Friday, January 23, 2009

15% or 40%? WiMAX Share Could Hinge on Capital Markets

Whether WiMAX winds up being a 15-percent share or a 40-percent share of market might hinge on developments in the credit markets, in particular as it affects the fortunes of smaller and independent providers, says Paul Obsitnik, BridgeWave SVP.

Most observers think Clearwire is going to get the funding it requires, one way or the other. But “if credit markets stay frozen for 18 to 24 months,” it could be another matter. Of course, we might all agree that if that happens, we are all going to have problems bigger than WiMAX availability.

“If I had to bet, I’d say LTE will be the market share leader,” says Obsitnik, a prediction just about anybody would admit is the likely outcome, given the embrace Long Term Evolution has gotten by the global GSM mobile industry and even users of CDMA platforms.

“But WiMAX will have a good chunk of the fourth-generation business,” Obsitnik says.
“On WiMAX side, the big challenge is that it is difficult to build that much infrastructure very fast.”

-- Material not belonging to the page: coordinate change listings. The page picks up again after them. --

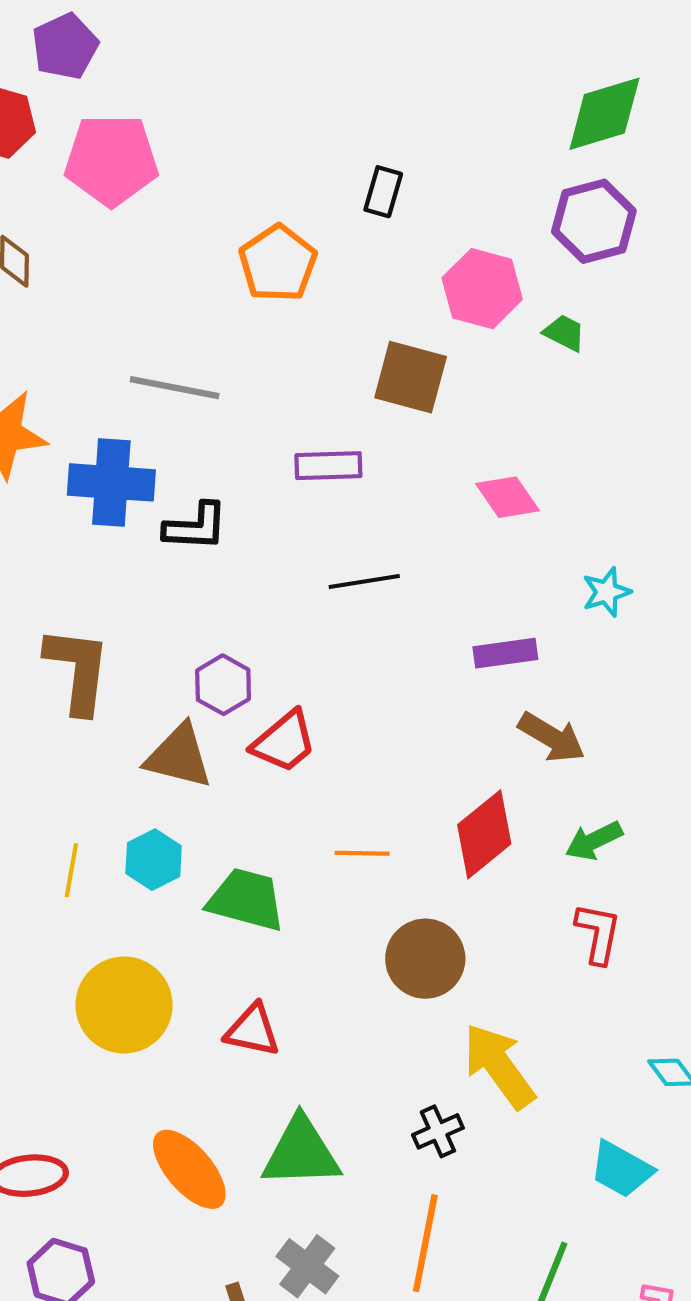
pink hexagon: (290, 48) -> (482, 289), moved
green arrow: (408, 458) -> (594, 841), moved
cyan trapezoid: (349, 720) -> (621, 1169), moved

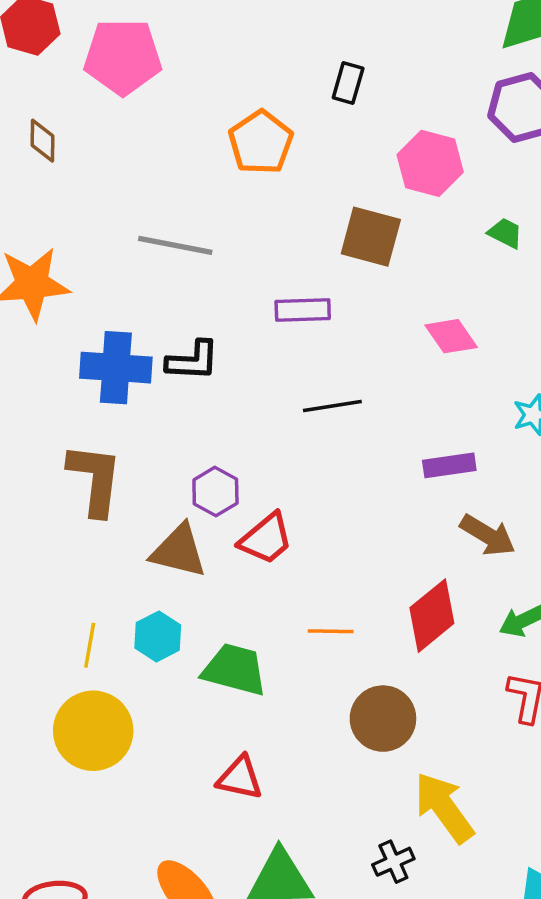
green trapezoid: (564, 333) -> (505, 233), moved
blue cross: (111, 482) -> (116, 368), moved
yellow circle: (124, 1005) -> (93, 731), moved

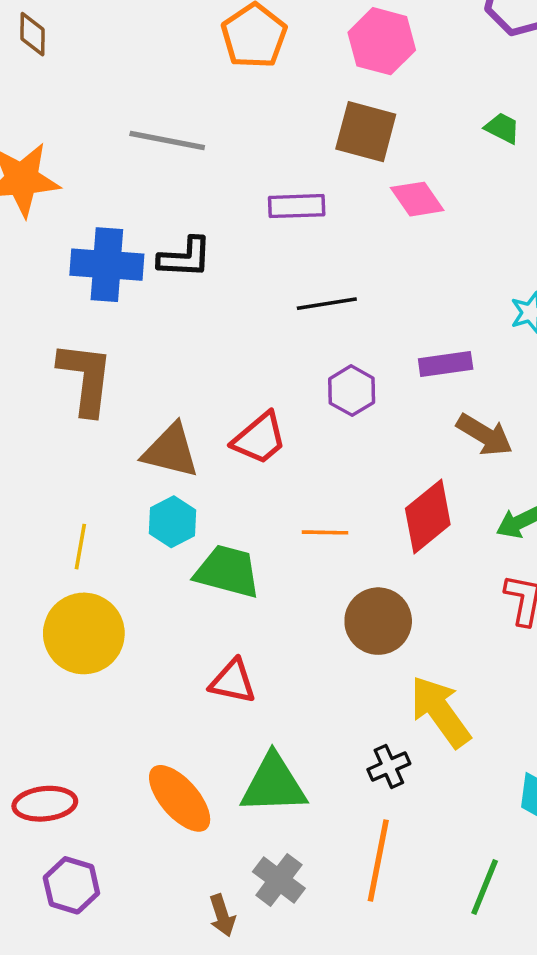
pink hexagon: (430, 163) -> (382, 41), moved
pink diamond: (451, 336) -> (417, 199), moved
purple hexagon: (215, 492) -> (352, 391), moved
cyan hexagon: (158, 636) -> (172, 522), moved

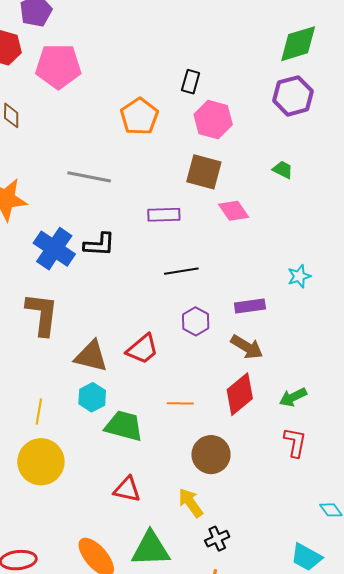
blue cross: (107, 265) -> (54, 249), turned 30
brown arrow: (485, 435) -> (247, 347), moved
yellow arrow: (440, 712) -> (191, 503), moved, size x0.7

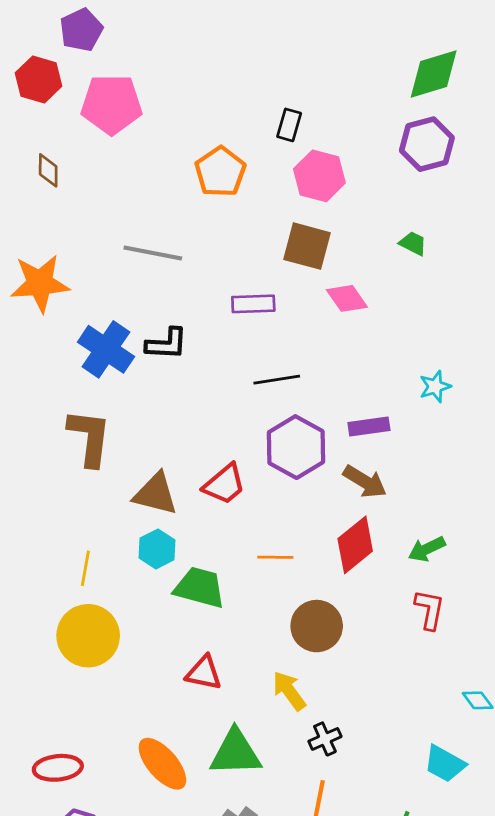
purple hexagon: (196, 321) -> (296, 447), size x1.6

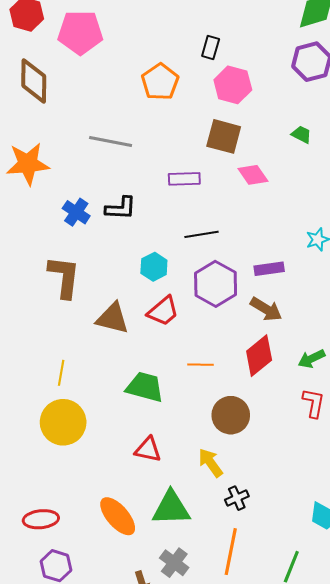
brown diamond: (48, 170) -> (34, 81), size x1.8
blue cross: (106, 349) -> (76, 212), size x0.7
cyan hexagon: (157, 549) -> (154, 267), moved

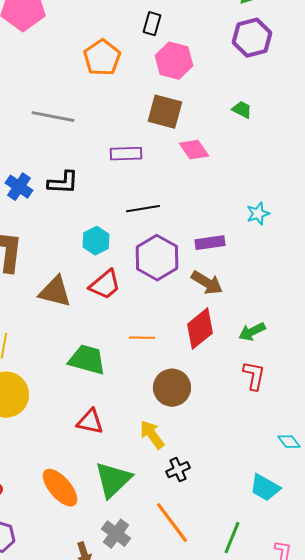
green triangle: (171, 508) -> (113, 480), turned -42
orange line: (231, 552) -> (172, 523), turned -48

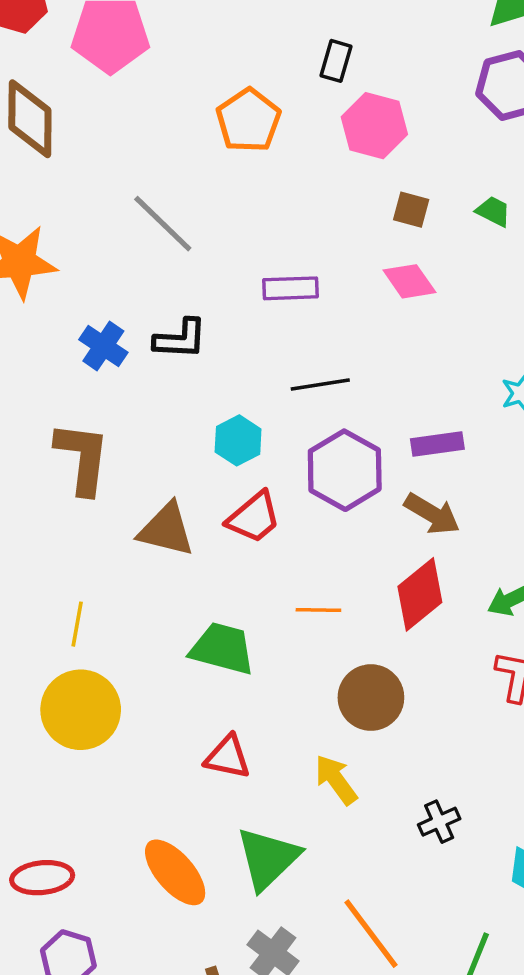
brown square: (165, 112) -> (411, 210), moved, size x0.6
gray line: (53, 117) -> (163, 224), turned 33
black cross: (178, 470) -> (439, 822), moved

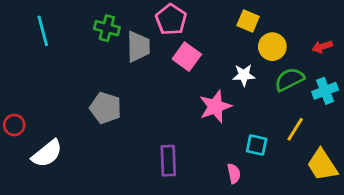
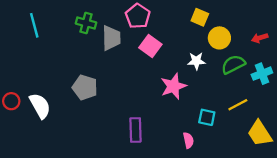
yellow line: (295, 129) -> (238, 105), turned 30
white semicircle: (47, 154) -> (40, 106), moved, turned -80

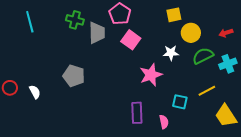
yellow square: (200, 17) -> (174, 15), turned -35
white semicircle: (40, 106) -> (35, 92), size x0.6
purple rectangle: (135, 130) -> (137, 113), moved

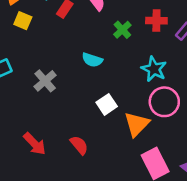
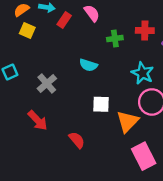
green cross: (122, 30) -> (115, 39), turned 35
white square: (107, 104) -> (101, 104), turned 36
red arrow: (35, 144) -> (38, 120), moved

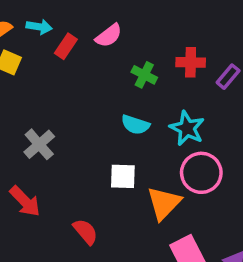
pink semicircle: (92, 13) -> (109, 36), turned 90
green cross: (115, 39) -> (144, 75), turned 35
cyan semicircle: (88, 65) -> (135, 125), moved

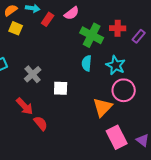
green cross: (144, 75) -> (92, 35), size x1.6
cyan semicircle: (135, 125) -> (87, 63), turned 77
white square: (123, 176) -> (61, 88), moved
red semicircle: (85, 232) -> (41, 123), moved

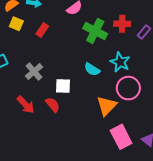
red rectangle: (48, 19) -> (42, 30), moved
cyan semicircle: (87, 63) -> (92, 69), moved, turned -63
red semicircle: (41, 123) -> (53, 105), moved

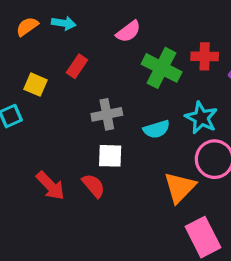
yellow square: (16, 24) -> (35, 85), moved
cyan semicircle: (92, 69) -> (157, 129), turned -49
gray cross: (34, 71) -> (107, 114), moved, turned 30

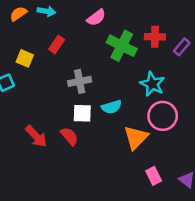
cyan semicircle: (157, 129) -> (112, 107), moved
pink rectangle: (203, 237) -> (154, 176), size x0.6

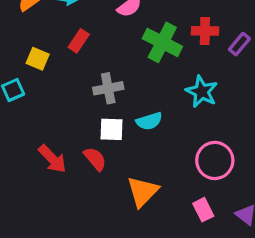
pink circle: (163, 116) -> (215, 160), moved
orange triangle: (136, 138) -> (143, 192), moved

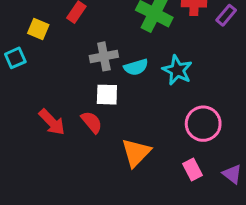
cyan star: (202, 92) -> (177, 70), moved
cyan semicircle: (149, 121) -> (136, 67), moved

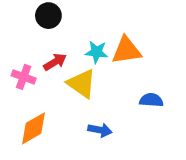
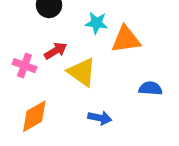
cyan star: (97, 52) -> (96, 23), moved

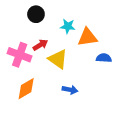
pink cross: (24, 66) -> (20, 55), size x1.5
blue semicircle: (150, 88) -> (104, 58), moved

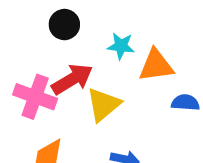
red arrow: (40, 45) -> (72, 79), size x1.5
yellow triangle: (58, 59) -> (103, 105), turned 45

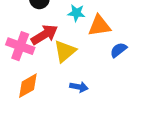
blue semicircle: (185, 103) -> (118, 50), turned -42

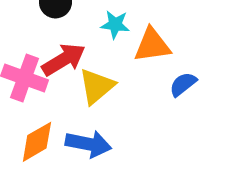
blue arrow: (79, 87) -> (88, 144), moved, size x1.5

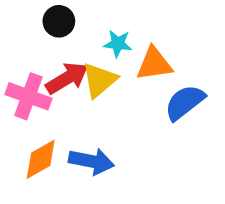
blue semicircle: (183, 84) -> (185, 102), size x1.5
yellow triangle: (97, 86) -> (99, 80), moved

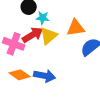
cyan star: (118, 44) -> (43, 18), moved
orange diamond: (41, 159) -> (20, 75), turned 65

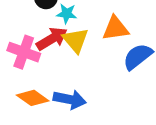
yellow triangle: (49, 36) -> (76, 40), turned -30

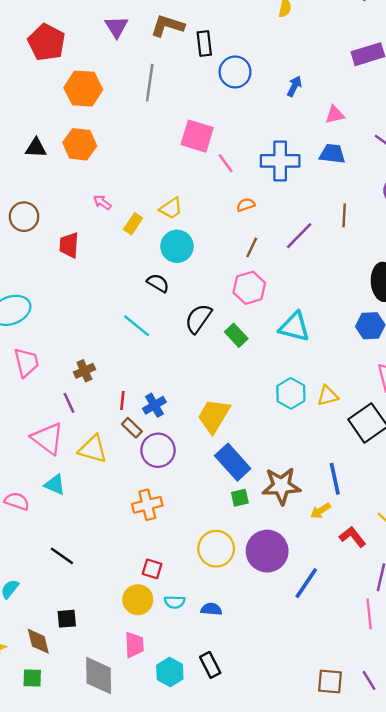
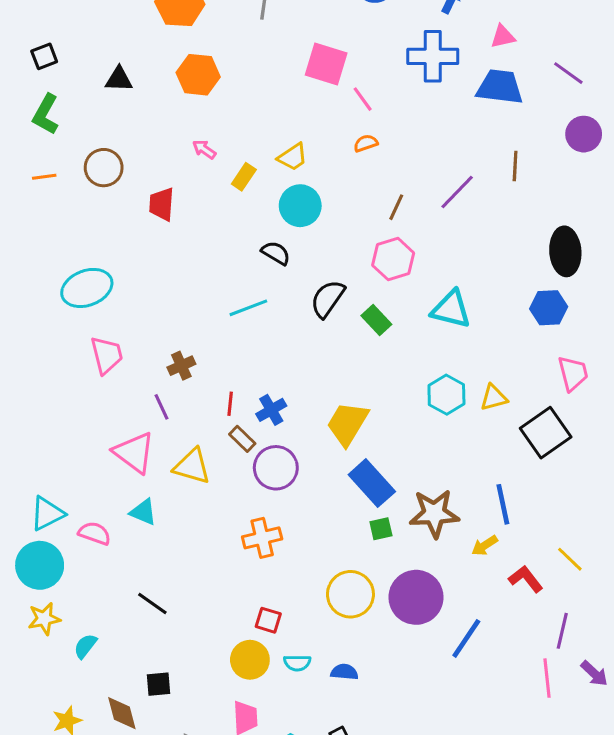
orange hexagon: (80, 144) -> (198, 75), moved
blue trapezoid: (332, 154) -> (500, 87), size x1.4
blue cross: (280, 161) -> (433, 56), moved
orange semicircle: (246, 205) -> (366, 143), moved
cyan line: (137, 326) -> (248, 308), turned -60

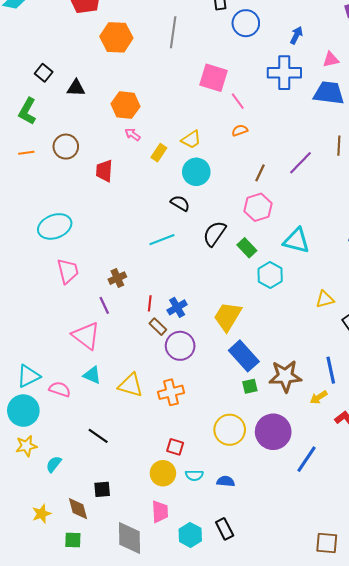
black square: (44, 56) -> (44, 73), moved, turned -30
orange hexagon: (198, 75) -> (125, 105), moved
cyan hexagon: (446, 395) -> (270, 275), moved
yellow triangle: (192, 466) -> (131, 385), moved

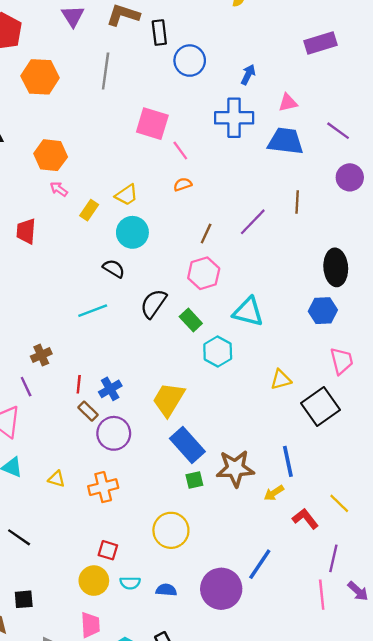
yellow triangle: (131, 385) -> (56, 479), size x0.6
purple circle: (273, 432) -> (221, 589), moved

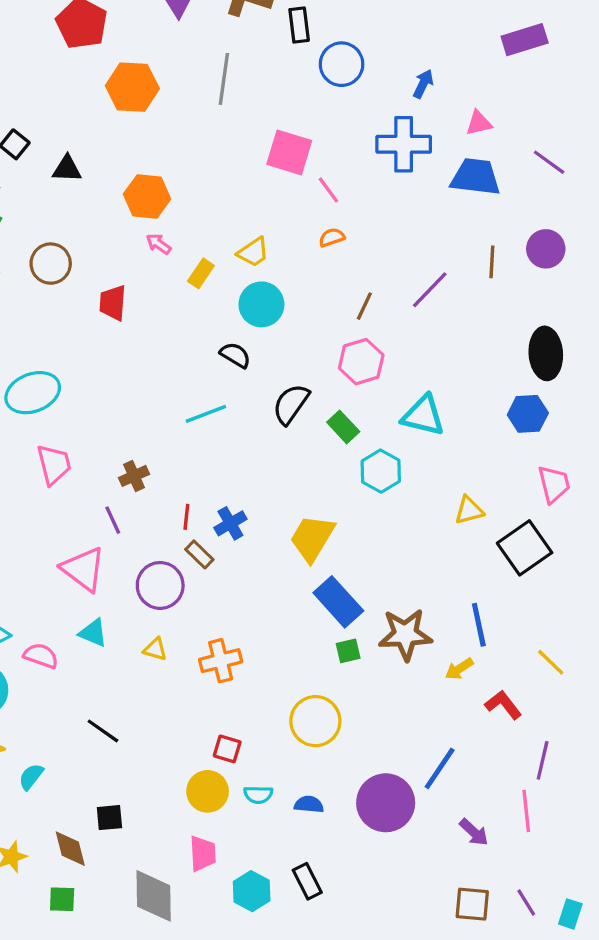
purple circle: (350, 177) -> (546, 249), moved
purple circle: (114, 433) -> (160, 585), moved
yellow line: (339, 503) -> (551, 662), moved
purple arrow: (358, 591) -> (474, 832), moved

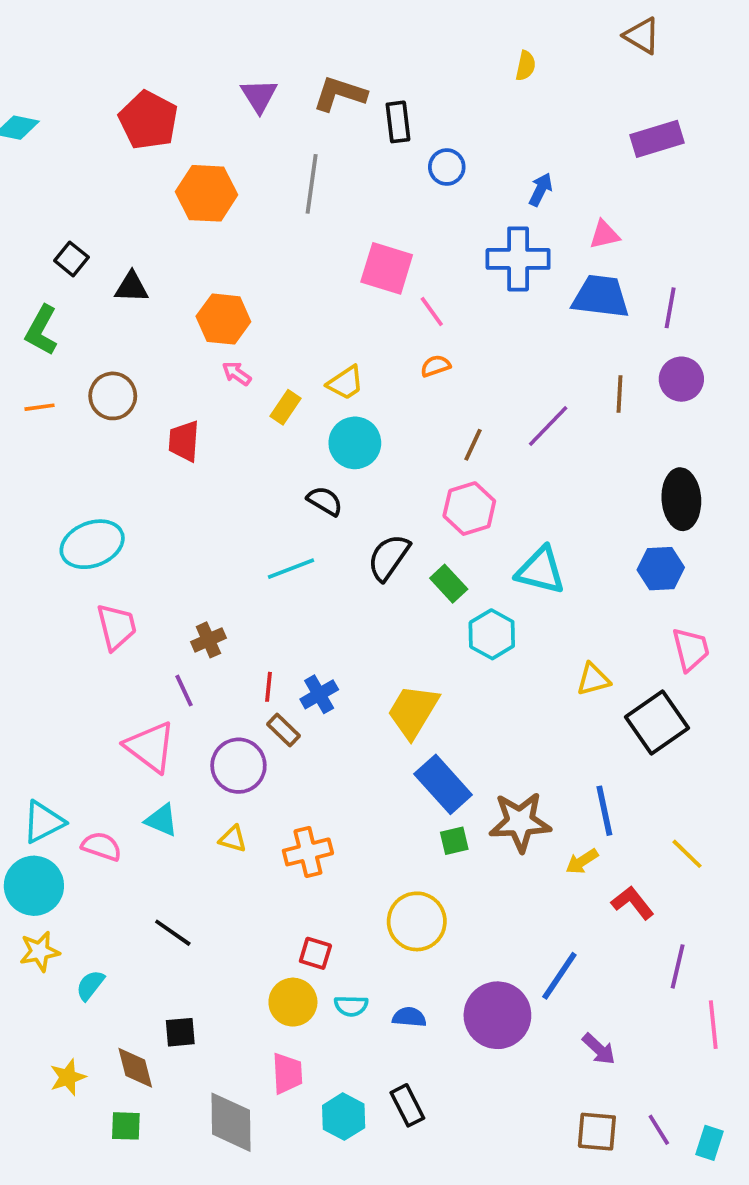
blue circle: (342, 64) -> (447, 167), size x0.7
purple line: (549, 162) -> (670, 308), moved, turned 64
pink line: (526, 811) -> (713, 1025), moved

But Obstinik says mobile broadband is a huge opportunity. “Every operator I’ve talked to sees a big usage explosion when unlimited plans are instituted,” he says. Some report that their demand is growing 100 percent every six to eight weeks.

The obvious challenge is to monetize that usage. “With full mobile broadband, all you can eat is an issue,” he notes. In a sense, Clearwire is unfettered because it is not cannibalizing a big installed voice base or existing mobile data revenue streams, he says.

That will make it easier to market plans where multiple devices can use a single bucket of usage, as voice and text messaging now are offered as part of family plans.

“We add value by providing ability to assist the scaling of networks more effectively,” Obsitnik says. TDM and SONET operations are an issue for cellular operators, who need to be careful about cutting over networks to IP. That’s why BridgeWave allows mobile operators to run both TDM and IP simultaneously, and then gradually shift, when LTE is a real-world commercial issue, he says.

I do think mobile side of the house is following the fixed line pattern, Obsitnik says. “First voice drives the model, then email, then Web, then video,” he says.